Baronne Blixen de Dominique de Saint Pern

Il y a quelques semaines, j’ai revu avec nostalgie le film Out of Africa, un long métrage magnifique aux paysages grandioses qui m’a émerveillée autant qu’il m’a passionnée. Il m’a donné l’envie de me replonger dans des lectures consacrées à l’Afrique coloniale pour explorer un peu plus cette période toute particulière et si controversée de l’Histoire. J’avais conscience que la trame du film avait été quelque peu magnifiée pour séduire le public qui se nourrissait à l’époque de récits de voyages exotiques édulcorés. Mais j’étais néanmoins loin de me douter que cette vision romantique fantasmée de l’Afrique s’écartait autant de la réalité … 
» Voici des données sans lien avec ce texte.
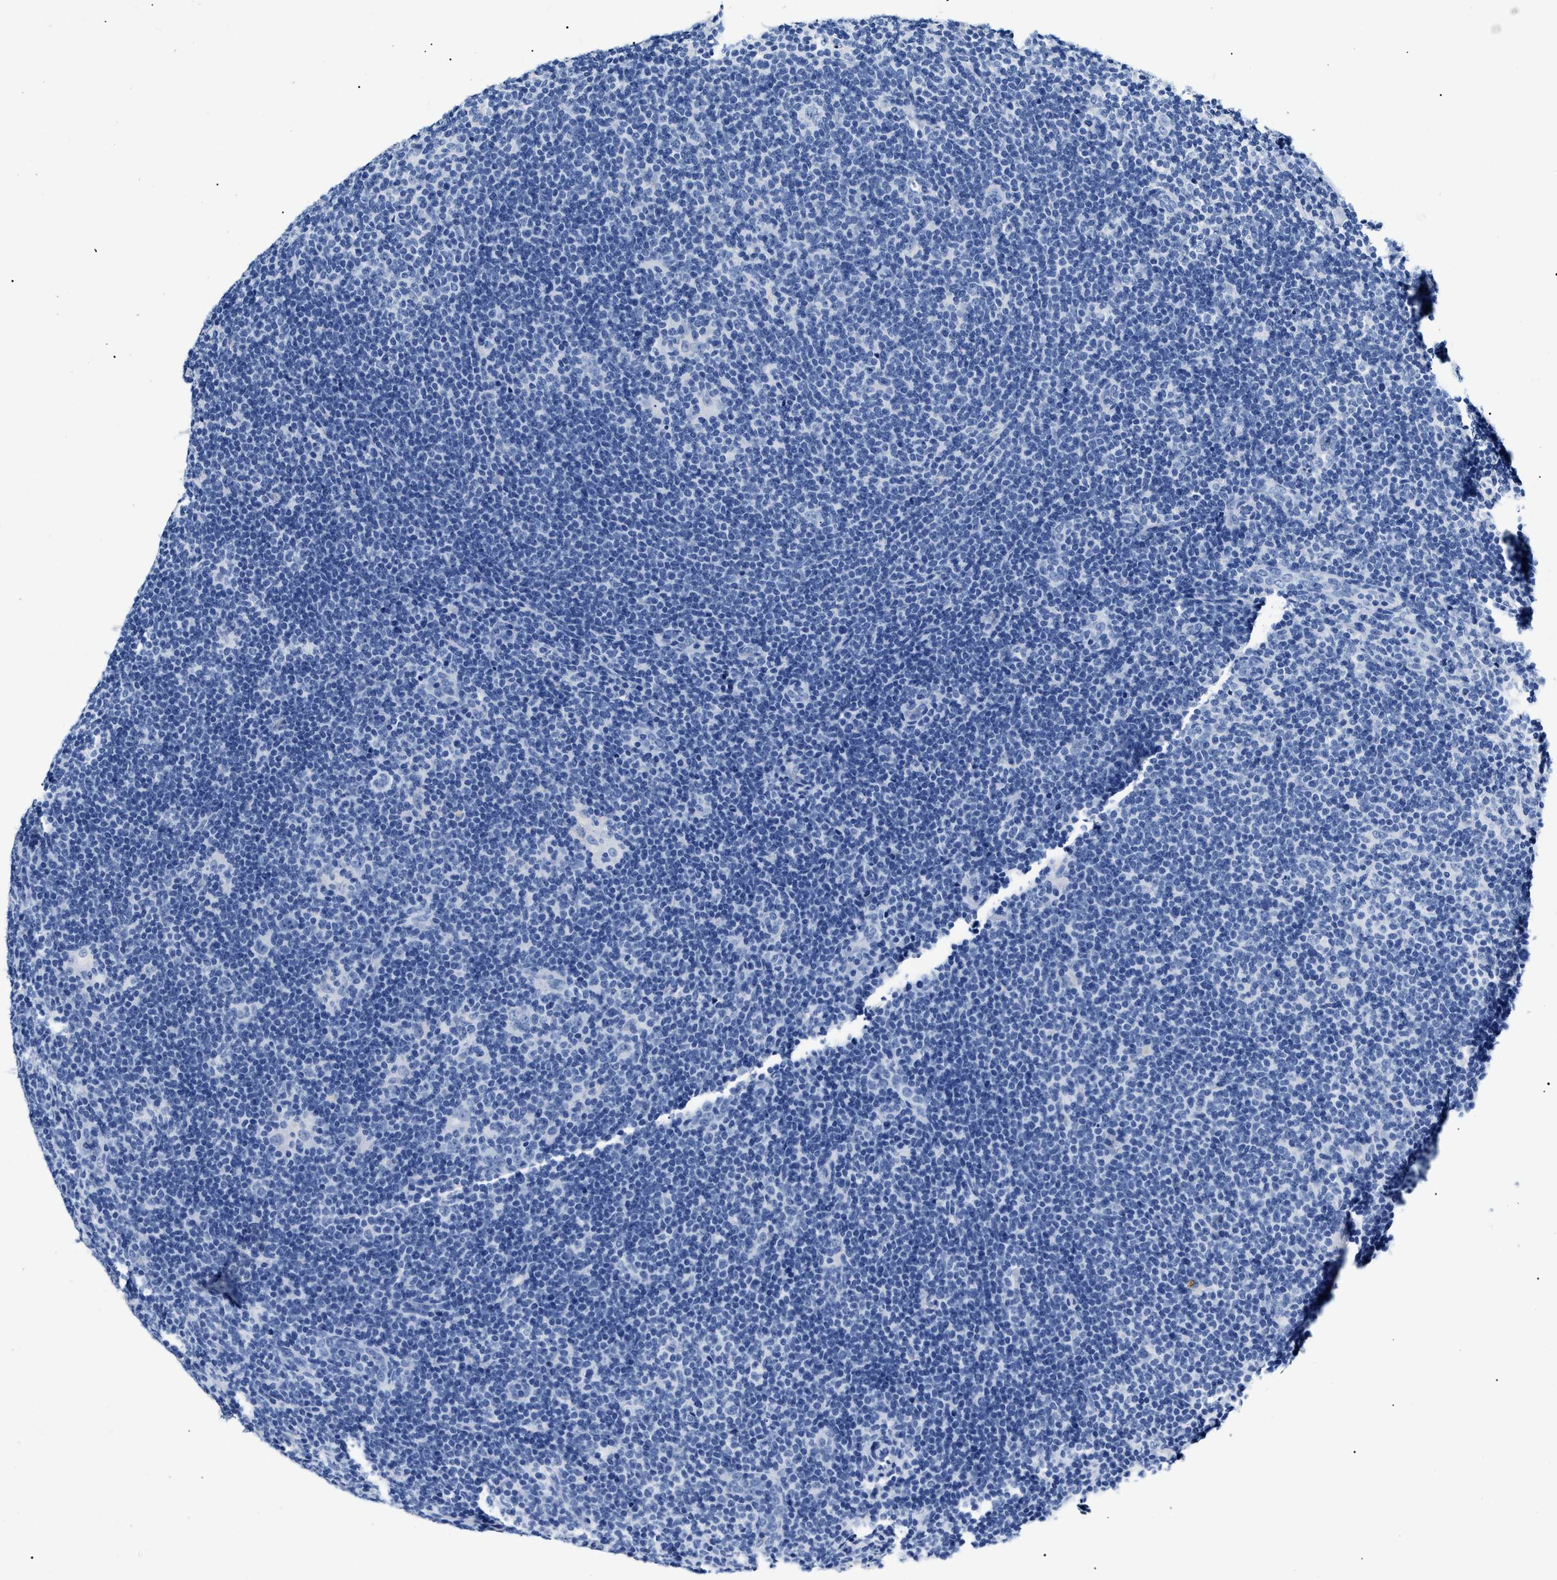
{"staining": {"intensity": "negative", "quantity": "none", "location": "none"}, "tissue": "lymphoma", "cell_type": "Tumor cells", "image_type": "cancer", "snomed": [{"axis": "morphology", "description": "Hodgkin's disease, NOS"}, {"axis": "topography", "description": "Lymph node"}], "caption": "DAB (3,3'-diaminobenzidine) immunohistochemical staining of Hodgkin's disease exhibits no significant expression in tumor cells. (DAB immunohistochemistry (IHC) visualized using brightfield microscopy, high magnification).", "gene": "LRRC8E", "patient": {"sex": "female", "age": 57}}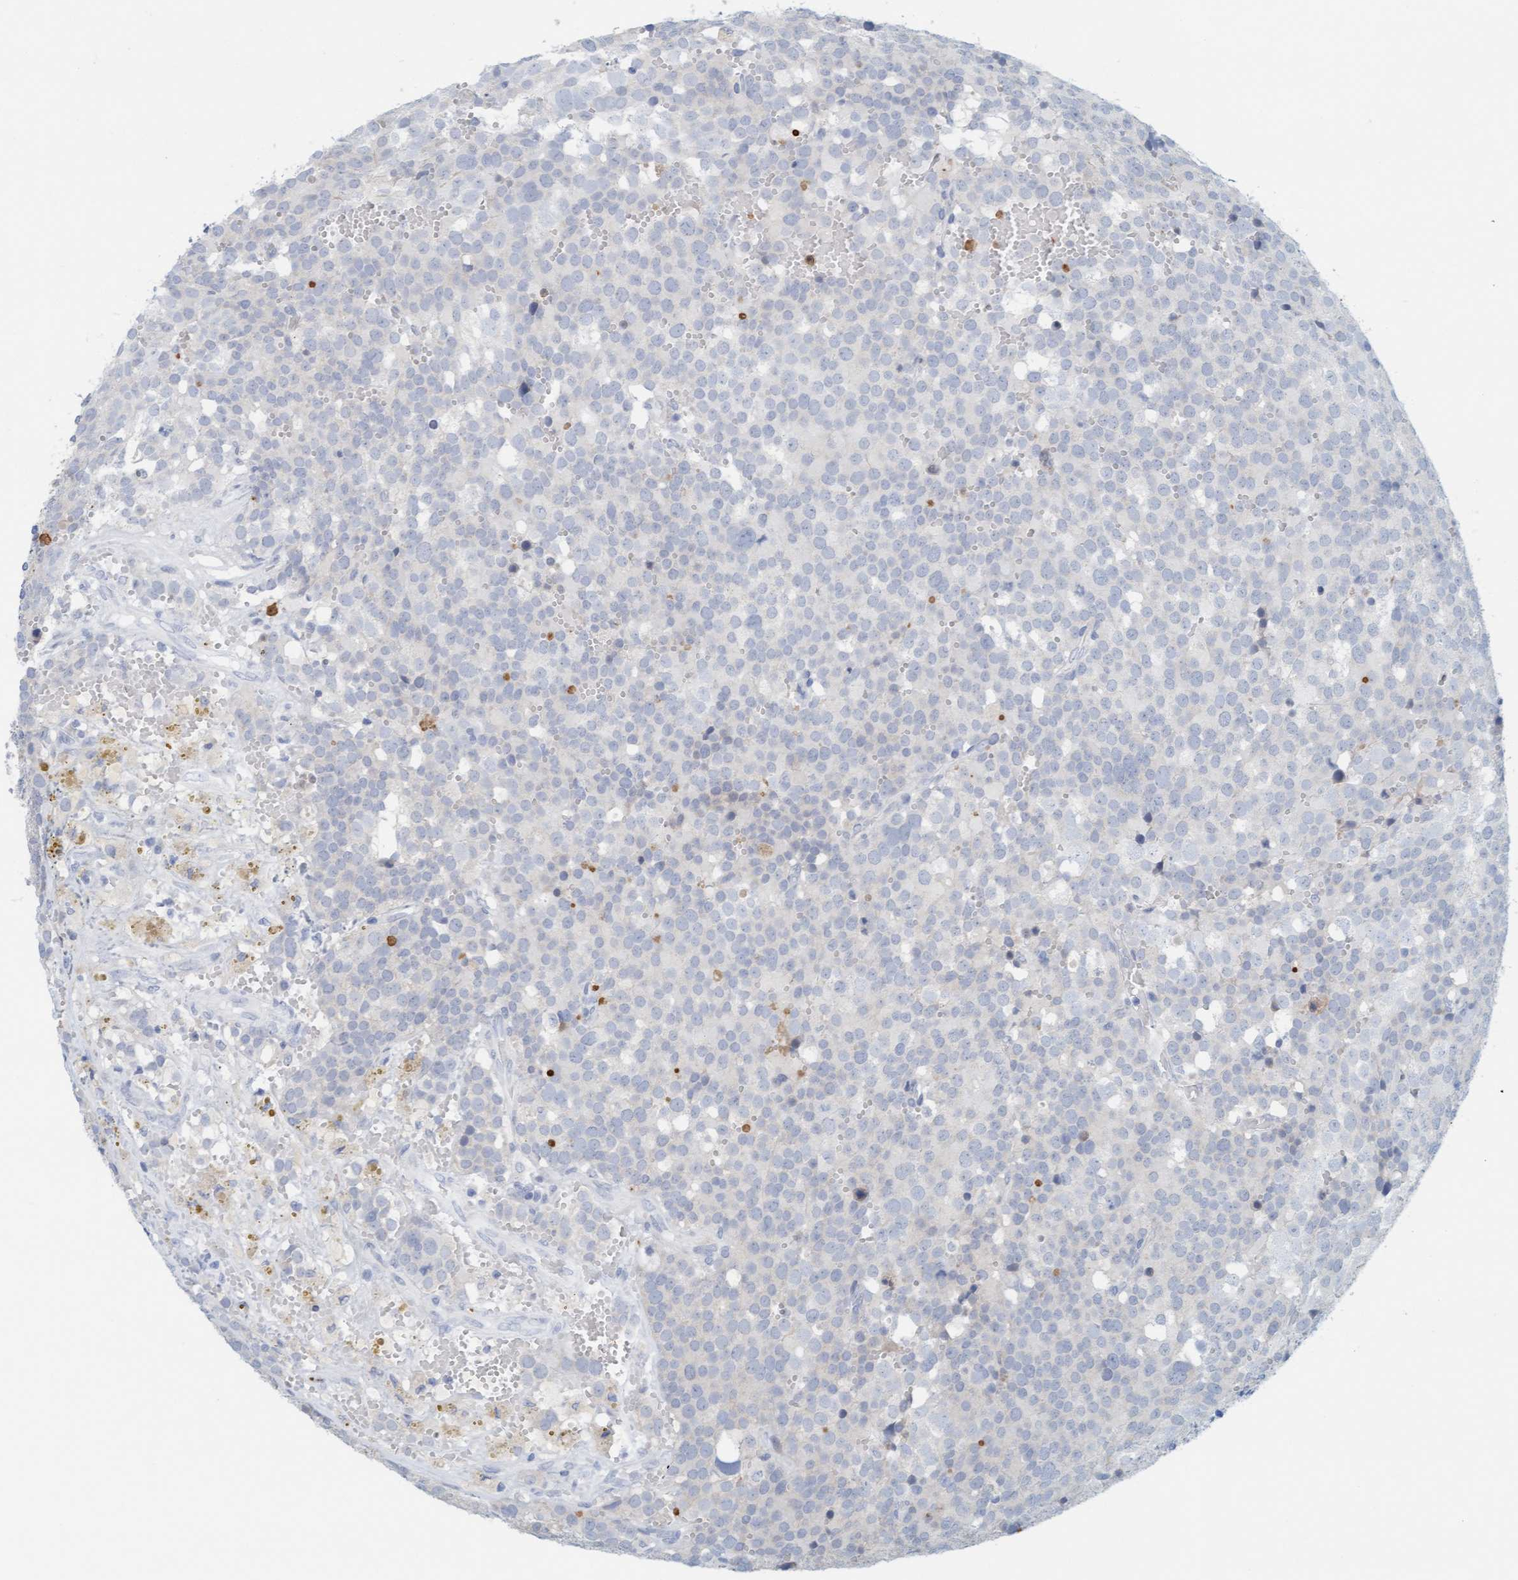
{"staining": {"intensity": "negative", "quantity": "none", "location": "none"}, "tissue": "testis cancer", "cell_type": "Tumor cells", "image_type": "cancer", "snomed": [{"axis": "morphology", "description": "Seminoma, NOS"}, {"axis": "topography", "description": "Testis"}], "caption": "High power microscopy image of an immunohistochemistry (IHC) image of testis cancer, revealing no significant positivity in tumor cells. (DAB (3,3'-diaminobenzidine) immunohistochemistry, high magnification).", "gene": "CPA3", "patient": {"sex": "male", "age": 71}}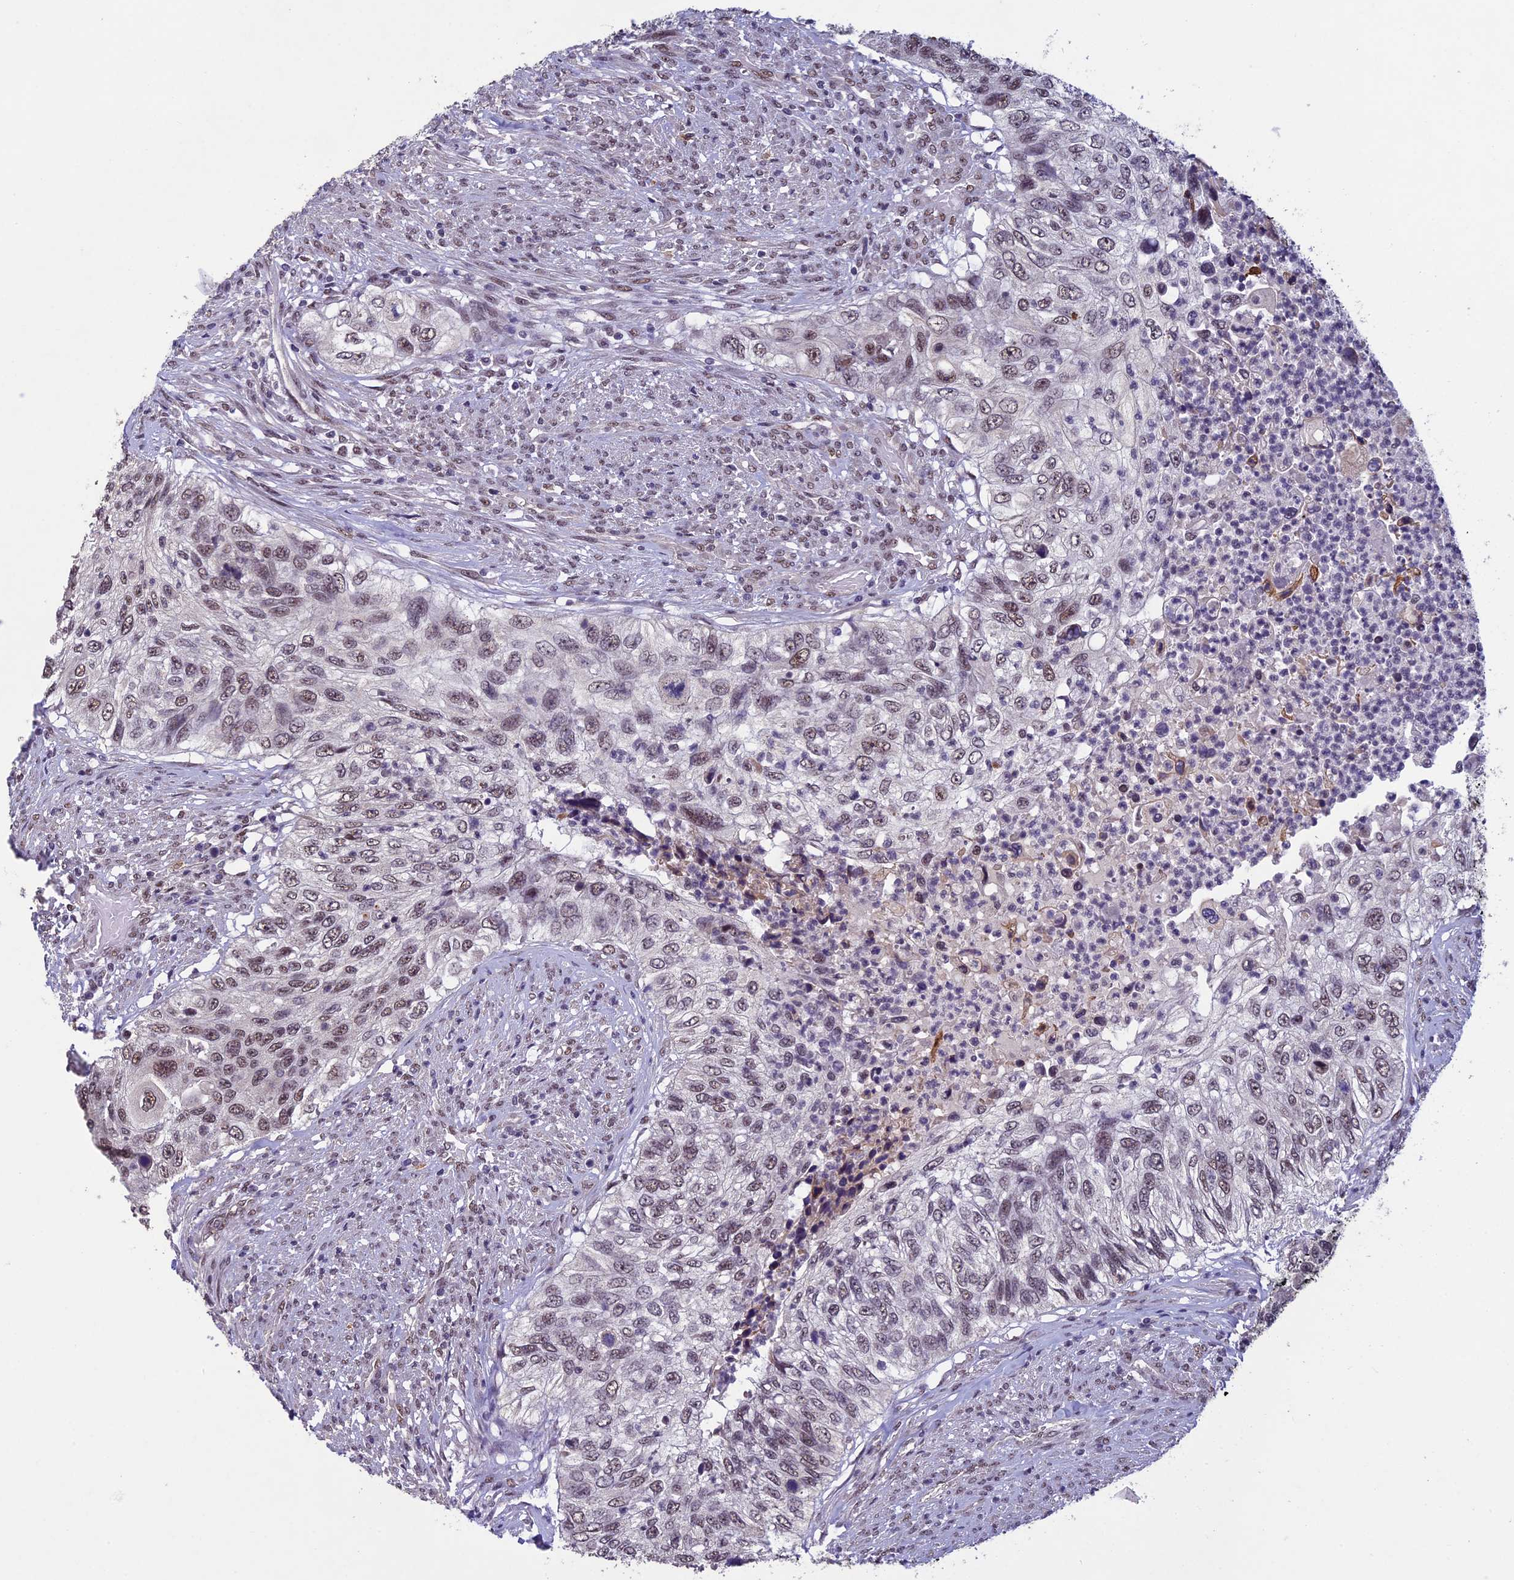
{"staining": {"intensity": "moderate", "quantity": ">75%", "location": "nuclear"}, "tissue": "urothelial cancer", "cell_type": "Tumor cells", "image_type": "cancer", "snomed": [{"axis": "morphology", "description": "Urothelial carcinoma, High grade"}, {"axis": "topography", "description": "Urinary bladder"}], "caption": "Tumor cells show medium levels of moderate nuclear staining in about >75% of cells in human urothelial cancer.", "gene": "RNF40", "patient": {"sex": "female", "age": 60}}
Dominique de Saint Pern nous dévoile ici la face cachée de l’autrice de La ferme africaine, les coulisses de l’oeuvre de Karen Blixen, de sa jeunesse dorée, ses amours contrariées au Kenya avec son époux infidèle le Baron Bror Fredrik Von Blixen, son amant Denys Finch Hatton, jusqu’à son retour au Danemark où, démunie, elle se réinventera en écrivant ses fameux Contes gothiques qui l’élèvent au statut d’auteure renommée du XXème siècle. Un tel programme paraissait donc alléchant. La promesse d’une mise en abîme passionnante dans l’univers de cette romancière aventurière si complexe aurait dû m’enchanter… Or il n’en est rien, cette lecture s’est finalement révélée assez décevante. Le livre m’est littéralement tombé des mains et ce, à plusieurs reprises. Impossible de m’attacher à cette femme certes bien talentueuse, mais à la personnalité fort antipathique. 

Il vaut parfois mieux s’en tenir à la fiction et occulter la réalité pour faire perdurer le rêve. Pourquoi publier une telle biographie, même romancée? Quel intérêt de dévoiler la vérité? Etait-ce vraiment nécessaire de découvrir une telle femme? D’autant plus que ce document fiction n’apporte pas un éclairage inédit sur l’auteure. Certains passages et en particulier dans la première partie du livre semblent ainsi trop calqués sur le film Out of Africa. Mieux vaut dès lors revoir l’adaptation cinématographique de Sydney Pollack, d’une qualité artistique nettement supérieure, et oublier cette tentative de biographie ratée.  

Le récit manque également d’authenticité car il est censé être relaté par la secrétaire de Blixen, Clara Svendsen. Cette dernière est sollicitée par l’actrice Meryl Streep qui s’apprête à tourner au Kenya l’adaptation du livre La ferme africaine. La jeune comédienne a en effet du mal à saisir le caractère complexe de la Baronne et espère en savoir un peu plus sur elle en s’entretenant avec sa confidente et son amie la plus intime, celle qui est restée à ses côtés jusqu’à son dernier souffle. Cette secretaire, devenue au fil des années son esclave consentante, l’épaulera dans ses écrits et ne sera en contrepartie jamais rémunérée par Karen Blixen pour ses services ! 

Si la secrétaire est chargée de restituer fidélement l’histoire de la baronne, on apprend au fil de la lecture qu’elle n’a en vérité jamais mis les pieds en Afrique ! Elle base donc son témoignage sur des souvenirs que lui auraient racontés Karen Blixen… J’ai trouvé ce choix d’écriture un peu saugrenu car il crée encore plus une distanciation entre le lecteur et l’héroïne du roman dont les traits de personnalités sont par ailleurs floutés. 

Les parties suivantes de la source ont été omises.